Copy the lines below, beginning at the line that has "scientific name: Phalera bucephala" and stopping after the line that has "common name: Cutworm". Substitute "vernacular name" for every "common name" and keep everything else unchanged.

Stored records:
——————————
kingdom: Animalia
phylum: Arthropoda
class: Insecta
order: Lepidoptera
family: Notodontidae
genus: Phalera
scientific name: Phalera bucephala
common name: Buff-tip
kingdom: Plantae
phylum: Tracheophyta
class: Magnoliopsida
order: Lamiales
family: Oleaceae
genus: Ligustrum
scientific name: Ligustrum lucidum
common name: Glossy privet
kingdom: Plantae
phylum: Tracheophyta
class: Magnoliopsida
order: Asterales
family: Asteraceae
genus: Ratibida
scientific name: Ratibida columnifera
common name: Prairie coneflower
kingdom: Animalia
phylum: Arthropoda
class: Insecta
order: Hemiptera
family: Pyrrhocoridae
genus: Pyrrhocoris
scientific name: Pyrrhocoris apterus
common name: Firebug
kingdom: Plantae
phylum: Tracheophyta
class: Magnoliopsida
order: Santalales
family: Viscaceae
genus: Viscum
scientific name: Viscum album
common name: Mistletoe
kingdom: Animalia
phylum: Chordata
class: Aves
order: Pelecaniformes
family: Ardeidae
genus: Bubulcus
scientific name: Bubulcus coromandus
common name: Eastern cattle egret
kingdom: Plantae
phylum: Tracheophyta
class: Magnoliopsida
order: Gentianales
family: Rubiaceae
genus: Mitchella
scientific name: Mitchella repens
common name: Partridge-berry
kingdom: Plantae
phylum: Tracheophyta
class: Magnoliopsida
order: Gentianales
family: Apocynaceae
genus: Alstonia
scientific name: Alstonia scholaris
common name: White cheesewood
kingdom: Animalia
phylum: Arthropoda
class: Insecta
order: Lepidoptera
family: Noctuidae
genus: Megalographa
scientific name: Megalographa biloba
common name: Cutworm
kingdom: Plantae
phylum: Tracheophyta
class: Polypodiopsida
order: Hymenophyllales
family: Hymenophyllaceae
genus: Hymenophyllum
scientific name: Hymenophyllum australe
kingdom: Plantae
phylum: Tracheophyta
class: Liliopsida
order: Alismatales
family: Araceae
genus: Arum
——————————
> RESPONSE TO THIS TASK:
scientific name: Phalera bucephala
vernacular name: Buff-tip
kingdom: Plantae
phylum: Tracheophyta
class: Magnoliopsida
order: Lamiales
family: Oleaceae
genus: Ligustrum
scientific name: Ligustrum lucidum
vernacular name: Glossy privet
kingdom: Plantae
phylum: Tracheophyta
class: Magnoliopsida
order: Asterales
family: Asteraceae
genus: Ratibida
scientific name: Ratibida columnifera
vernacular name: Prairie coneflower
kingdom: Animalia
phylum: Arthropoda
class: Insecta
order: Hemiptera
family: Pyrrhocoridae
genus: Pyrrhocoris
scientific name: Pyrrhocoris apterus
vernacular name: Firebug
kingdom: Plantae
phylum: Tracheophyta
class: Magnoliopsida
order: Santalales
family: Viscaceae
genus: Viscum
scientific name: Viscum album
vernacular name: Mistletoe
kingdom: Animalia
phylum: Chordata
class: Aves
order: Pelecaniformes
family: Ardeidae
genus: Bubulcus
scientific name: Bubulcus coromandus
vernacular name: Eastern cattle egret
kingdom: Plantae
phylum: Tracheophyta
class: Magnoliopsida
order: Gentianales
family: Rubiaceae
genus: Mitchella
scientific name: Mitchella repens
vernacular name: Partridge-berry
kingdom: Plantae
phylum: Tracheophyta
class: Magnoliopsida
order: Gentianales
family: Apocynaceae
genus: Alstonia
scientific name: Alstonia scholaris
vernacular name: White cheesewood
kingdom: Animalia
phylum: Arthropoda
class: Insecta
order: Lepidoptera
family: Noctuidae
genus: Megalographa
scientific name: Megalographa biloba
vernacular name: Cutworm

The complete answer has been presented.